Threat Description



Aliases:Olympic, Olympic Aids
Platform: W32


VCL.Olympic -virus received a lot of publicity in the beginning of February, 1994. This was caused by the Olympic-theme activation routine of the virus, and the suspicions that the virus had infected the computer systems of the 1994 Winter Olympics in Lillehammer. In later checks this virus was not found in Lillehammer systems.


Automatic action

Once detected, the F-Secure security product will automatically disinfect the suspect file by either deleting it or renaming it.


You may wish to refer to the Support Community for further assistance. You also may also refer to General Removal Instructions for a general guide on alternative disinfection actions.

Technical Details

VCL.Olympic is written by a Swedish virus writing group Immortal Riot. This group is discussed more closely in another story in this Update Bulletin.

The VCL.Olympic is a normal COM file infector. The method used by the virus to search for the next file to be infected is not very efficient, though. Once the virus has infected a large number of the files on the hard disk, it might take half a minute for the virus to find a new victim file. Such a slowdown is likely to make the virus easier to spot.

(Records from a collection)

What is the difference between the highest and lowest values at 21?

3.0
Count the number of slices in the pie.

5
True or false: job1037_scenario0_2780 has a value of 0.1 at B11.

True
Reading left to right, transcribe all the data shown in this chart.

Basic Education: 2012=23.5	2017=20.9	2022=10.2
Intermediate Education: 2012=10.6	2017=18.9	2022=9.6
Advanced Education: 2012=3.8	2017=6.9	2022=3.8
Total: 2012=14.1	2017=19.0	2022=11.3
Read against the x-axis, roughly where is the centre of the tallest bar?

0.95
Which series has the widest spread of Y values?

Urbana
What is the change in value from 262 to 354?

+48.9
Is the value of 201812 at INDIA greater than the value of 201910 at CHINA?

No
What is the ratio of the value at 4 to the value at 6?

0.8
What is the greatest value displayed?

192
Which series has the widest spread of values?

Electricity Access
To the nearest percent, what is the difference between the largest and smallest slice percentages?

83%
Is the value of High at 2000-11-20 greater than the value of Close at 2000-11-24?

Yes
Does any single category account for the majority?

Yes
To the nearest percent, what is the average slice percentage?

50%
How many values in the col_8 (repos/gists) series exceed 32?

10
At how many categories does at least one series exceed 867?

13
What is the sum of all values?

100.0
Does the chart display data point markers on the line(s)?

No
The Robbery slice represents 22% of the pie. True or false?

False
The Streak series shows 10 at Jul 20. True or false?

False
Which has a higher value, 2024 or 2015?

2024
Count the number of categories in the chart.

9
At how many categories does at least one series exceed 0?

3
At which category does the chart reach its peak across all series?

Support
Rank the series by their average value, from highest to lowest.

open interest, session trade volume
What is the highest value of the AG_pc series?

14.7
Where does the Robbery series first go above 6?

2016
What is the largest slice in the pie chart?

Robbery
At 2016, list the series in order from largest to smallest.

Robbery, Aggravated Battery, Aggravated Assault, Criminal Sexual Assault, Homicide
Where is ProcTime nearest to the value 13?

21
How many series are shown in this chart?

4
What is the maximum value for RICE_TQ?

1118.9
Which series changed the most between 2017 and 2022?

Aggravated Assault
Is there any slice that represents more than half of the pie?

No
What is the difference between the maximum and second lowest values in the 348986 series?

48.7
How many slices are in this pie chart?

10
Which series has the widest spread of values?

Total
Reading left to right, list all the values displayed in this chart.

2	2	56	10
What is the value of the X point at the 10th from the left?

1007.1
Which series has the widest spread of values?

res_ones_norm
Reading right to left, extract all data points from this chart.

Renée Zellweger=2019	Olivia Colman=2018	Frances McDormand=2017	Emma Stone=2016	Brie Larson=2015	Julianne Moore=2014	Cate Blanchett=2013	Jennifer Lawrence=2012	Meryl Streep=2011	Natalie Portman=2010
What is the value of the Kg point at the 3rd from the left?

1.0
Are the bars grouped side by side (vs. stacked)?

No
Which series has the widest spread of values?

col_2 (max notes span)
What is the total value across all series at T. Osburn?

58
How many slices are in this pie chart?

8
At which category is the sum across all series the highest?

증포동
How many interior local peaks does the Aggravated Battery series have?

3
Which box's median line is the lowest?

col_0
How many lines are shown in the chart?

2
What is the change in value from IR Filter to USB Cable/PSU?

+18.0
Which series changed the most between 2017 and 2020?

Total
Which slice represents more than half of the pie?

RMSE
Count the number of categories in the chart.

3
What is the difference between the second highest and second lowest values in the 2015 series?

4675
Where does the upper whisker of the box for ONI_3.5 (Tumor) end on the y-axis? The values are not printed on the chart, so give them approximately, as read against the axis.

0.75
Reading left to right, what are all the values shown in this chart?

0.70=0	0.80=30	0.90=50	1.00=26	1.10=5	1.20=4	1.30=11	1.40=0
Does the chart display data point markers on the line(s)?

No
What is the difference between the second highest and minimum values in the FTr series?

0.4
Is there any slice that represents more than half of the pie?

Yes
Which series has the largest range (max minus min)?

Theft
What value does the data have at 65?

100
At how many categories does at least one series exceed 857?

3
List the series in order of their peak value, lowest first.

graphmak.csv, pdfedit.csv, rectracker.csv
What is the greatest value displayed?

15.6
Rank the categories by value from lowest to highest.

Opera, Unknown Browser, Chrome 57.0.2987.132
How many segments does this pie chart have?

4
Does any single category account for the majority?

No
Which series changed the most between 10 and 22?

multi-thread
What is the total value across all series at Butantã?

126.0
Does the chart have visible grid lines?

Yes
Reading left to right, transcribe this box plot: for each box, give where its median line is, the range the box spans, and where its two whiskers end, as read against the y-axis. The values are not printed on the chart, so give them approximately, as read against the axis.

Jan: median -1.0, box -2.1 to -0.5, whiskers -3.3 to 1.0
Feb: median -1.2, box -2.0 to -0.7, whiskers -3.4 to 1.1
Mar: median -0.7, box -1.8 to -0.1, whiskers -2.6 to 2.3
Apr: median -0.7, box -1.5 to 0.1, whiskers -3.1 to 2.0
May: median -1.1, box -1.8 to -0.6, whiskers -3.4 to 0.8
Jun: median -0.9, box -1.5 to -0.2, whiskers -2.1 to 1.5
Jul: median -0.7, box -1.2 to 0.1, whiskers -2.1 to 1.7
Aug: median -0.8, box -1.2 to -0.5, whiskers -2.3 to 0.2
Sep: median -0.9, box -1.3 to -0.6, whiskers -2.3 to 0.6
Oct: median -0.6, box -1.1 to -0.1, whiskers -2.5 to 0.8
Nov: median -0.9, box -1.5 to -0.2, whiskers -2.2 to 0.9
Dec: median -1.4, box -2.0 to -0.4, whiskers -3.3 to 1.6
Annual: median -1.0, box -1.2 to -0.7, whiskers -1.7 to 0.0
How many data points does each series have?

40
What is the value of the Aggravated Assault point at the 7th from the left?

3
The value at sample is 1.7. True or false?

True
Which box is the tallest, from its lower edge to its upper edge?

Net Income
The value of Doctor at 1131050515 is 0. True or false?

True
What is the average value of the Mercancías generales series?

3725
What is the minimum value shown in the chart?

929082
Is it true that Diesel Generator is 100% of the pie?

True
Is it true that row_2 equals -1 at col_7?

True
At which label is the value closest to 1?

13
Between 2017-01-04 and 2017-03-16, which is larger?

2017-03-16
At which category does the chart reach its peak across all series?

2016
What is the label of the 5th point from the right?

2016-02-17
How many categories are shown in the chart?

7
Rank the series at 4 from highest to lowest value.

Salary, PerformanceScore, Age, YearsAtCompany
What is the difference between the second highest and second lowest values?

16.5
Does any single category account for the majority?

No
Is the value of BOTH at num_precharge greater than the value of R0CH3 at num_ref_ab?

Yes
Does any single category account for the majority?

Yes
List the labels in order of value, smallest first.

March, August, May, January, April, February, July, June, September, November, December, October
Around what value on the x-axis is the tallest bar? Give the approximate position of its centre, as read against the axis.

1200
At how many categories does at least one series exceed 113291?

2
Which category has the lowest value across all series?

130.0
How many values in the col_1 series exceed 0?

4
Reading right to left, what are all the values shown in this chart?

▶ What you have to do
According to the threat description above, which group wrote VCL.Olympic?

▶ Completed exercise
Immortal Riot, a Swedish virus writing group.